» RECORDED DATA:

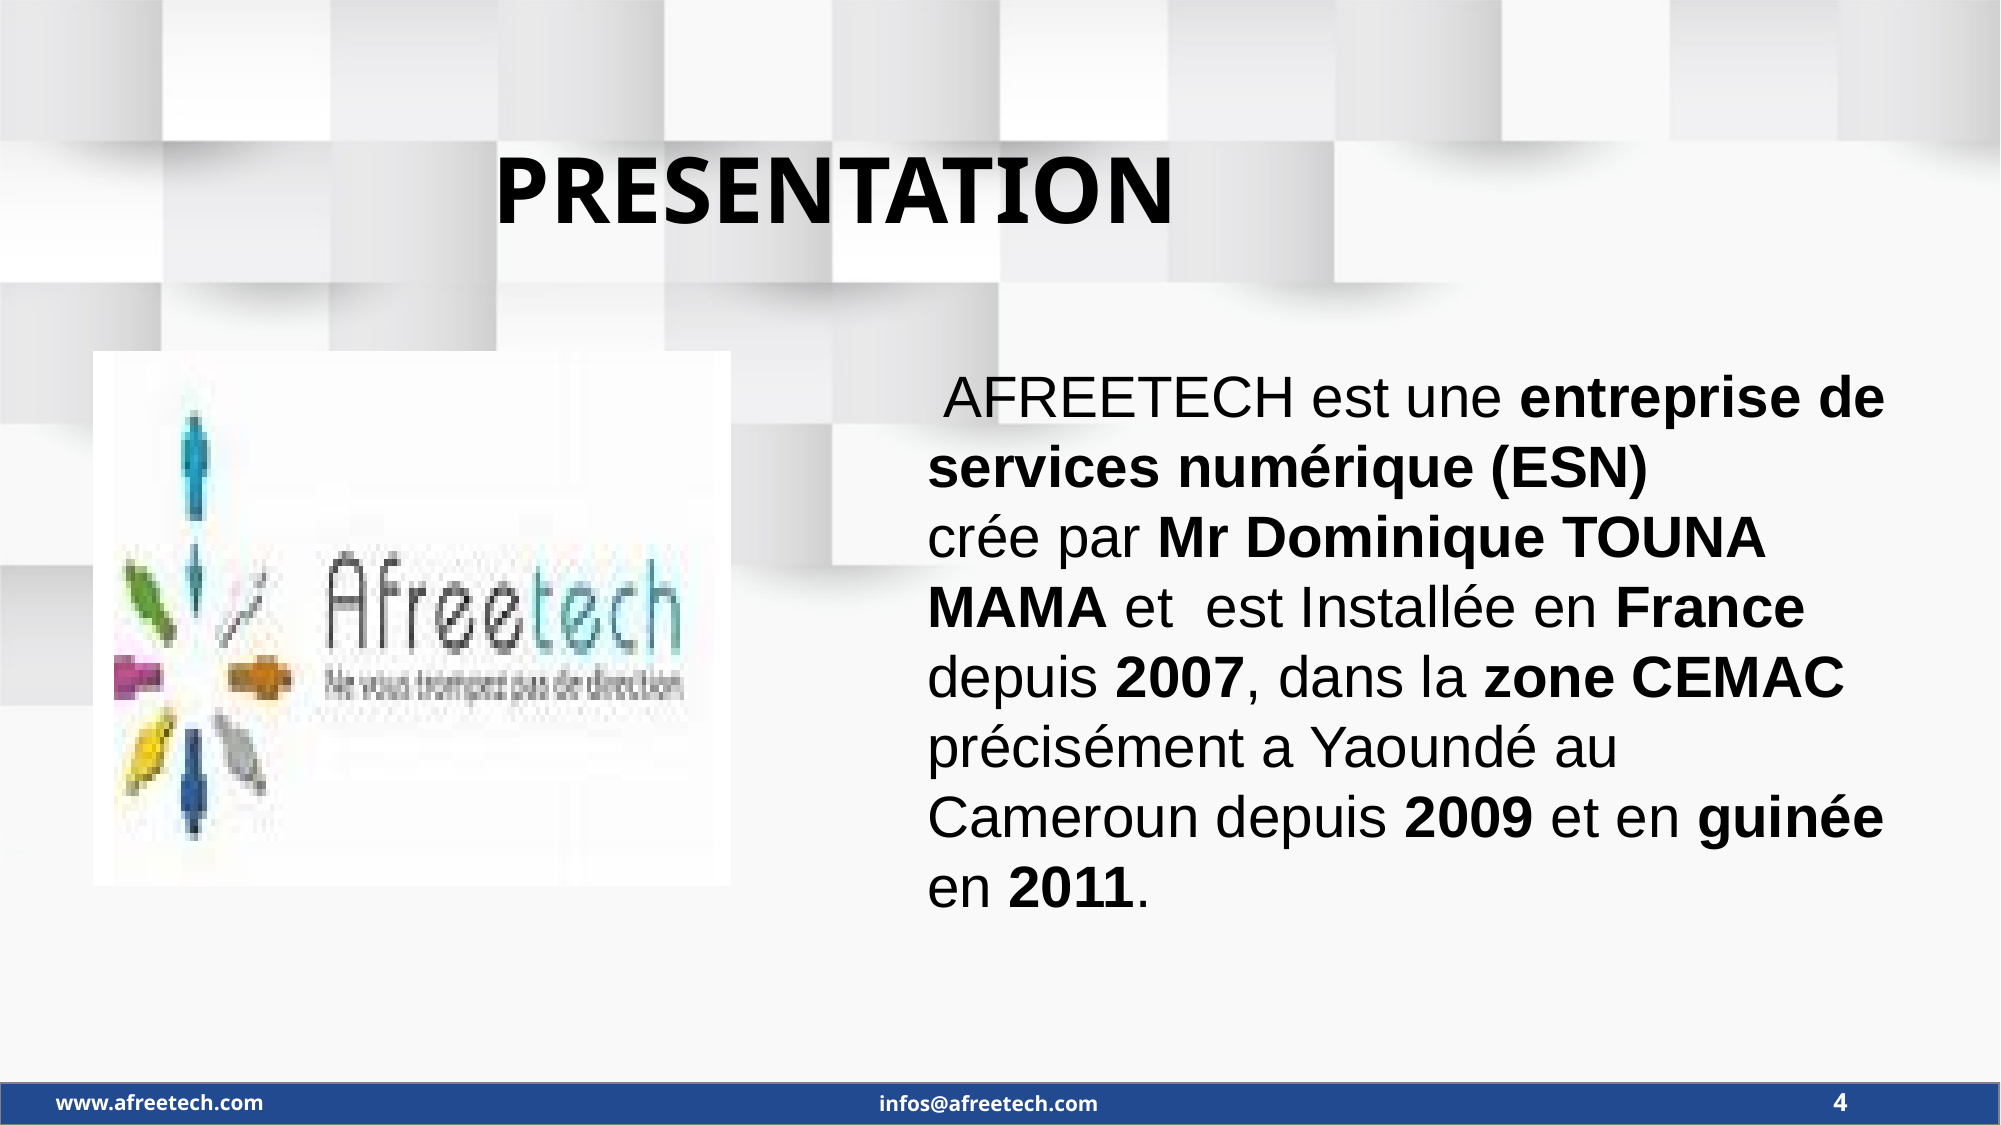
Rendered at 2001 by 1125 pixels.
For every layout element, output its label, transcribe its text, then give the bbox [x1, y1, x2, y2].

picture [0, 0, 2001, 1082]
slide_number 4 [1412, 1081, 1863, 1125]
text_box AFREETECH est une entreprise de services numérique (ESN) crée par Mr Dominique TOUNA MAMA et est Installée en France depuis 2007, dans la zone CEMAC précisément a Yaoundé au Cameroun depuis 2009 et en guinée en 2011. [912, 351, 1913, 927]
text_box PRESENTATION [385, 127, 1287, 247]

» ASSIGNMENT:
All lines from the one that holds "For every layout" to the end of the entries above must be transcribed exactly, both ends included, and no others.

» SOLVED PROBLEM:
For every layout element, output its label, transcribe its text, then give the bbox [x1, y1, x2, y2].

picture [0, 0, 2001, 1082]
slide_number 4 [1412, 1081, 1863, 1125]
text_box AFREETECH est une entreprise de services numérique (ESN) crée par Mr Dominique TOUNA MAMA et est Installée en France depuis 2007, dans la zone CEMAC précisément a Yaoundé au Cameroun depuis 2009 et en guinée en 2011. [912, 351, 1913, 927]
text_box PRESENTATION [385, 127, 1287, 247]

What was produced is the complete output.